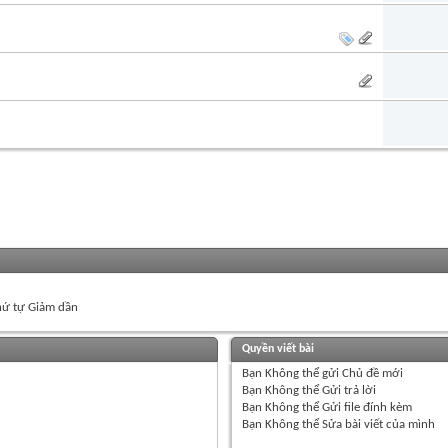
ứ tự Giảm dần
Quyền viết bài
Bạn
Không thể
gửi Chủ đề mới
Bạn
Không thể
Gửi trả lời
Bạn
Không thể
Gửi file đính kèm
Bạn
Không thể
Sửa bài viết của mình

++++++++++++++++++++

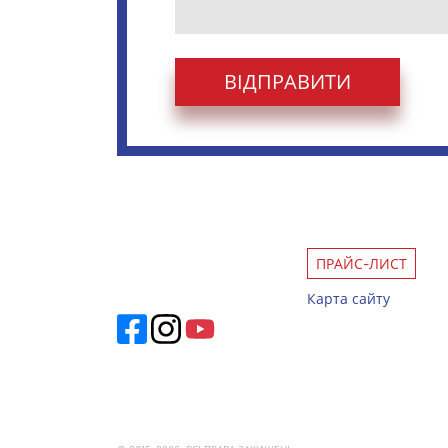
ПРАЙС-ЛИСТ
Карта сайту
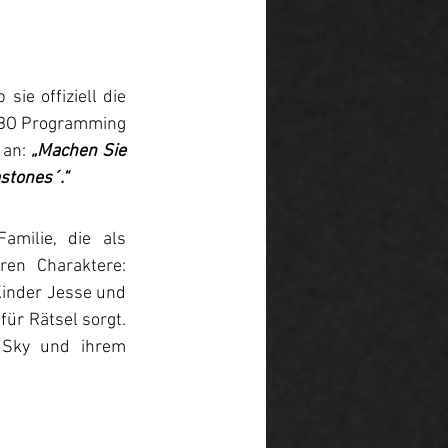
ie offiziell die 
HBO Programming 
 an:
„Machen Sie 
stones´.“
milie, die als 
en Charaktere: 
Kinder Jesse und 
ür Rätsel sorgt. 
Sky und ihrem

++++++++++++++++++++

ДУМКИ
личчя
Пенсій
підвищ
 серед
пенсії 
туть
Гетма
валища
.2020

++++++++++++++++++++

■ AIM OF THE EXERCISE: From the material above, set down exactly the lines starting at the one with "HBO Programming" and ending at the one with "Sky und ihrem", end lines included.

■ PROBLEM SOLUTION:
HBO Programming 
 an:
„Machen Sie 
stones´.“
milie, die als 
en Charaktere: 
Kinder Jesse und 
ür Rätsel sorgt. 
Sky und ihrem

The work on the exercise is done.